> _ACTIVITY_:
Ignoring the pictures, repeat every entry below exactly as it appears.

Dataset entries
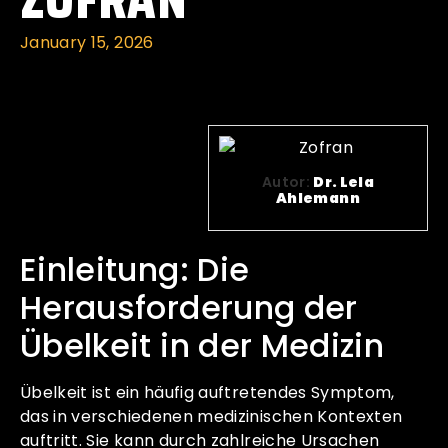
January 15, 2026
Autor:
Dr. Lela
Ahlemann
Einleitung: Die
Herausforderung der
Übelkeit in der Medizin
Übelkeit ist ein häufig auftretendes Symptom,
das in verschiedenen medizinischen Kontexten
auftritt. Sie kann durch zahlreiche Ursachen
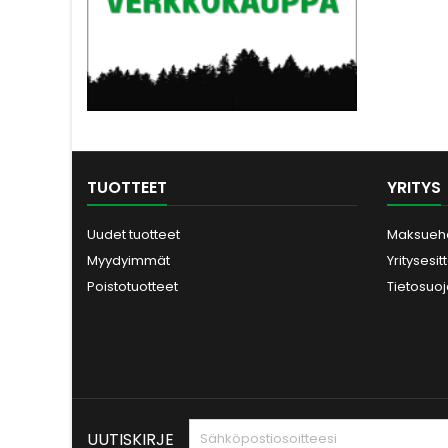
kuvassa näkyviä
lisälaitteita.
TUOTTEET
YRITYS
Uudet tuotteet
Maksueh
Myydyimmät
Yritysesit
Poistotuotteet
Tietosuo
UUTISKIRJE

> _EXERCISE OUTPUT_:
January 15, 2026
Autor:
Dr. Lela
Ahlemann
Einleitung: Die
Herausforderung der
Übelkeit in der Medizin
Übelkeit ist ein häufig auftretendes Symptom,
das in verschiedenen medizinischen Kontexten
auftritt. Sie kann durch zahlreiche Ursachen
kuvassa näkyviä
lisälaitteita.
TUOTTEET
YRITYS
Uudet tuotteet
Maksueh
Myydyimmät
Yritysesit
Poistotuotteet
Tietosuo
UUTISKIRJE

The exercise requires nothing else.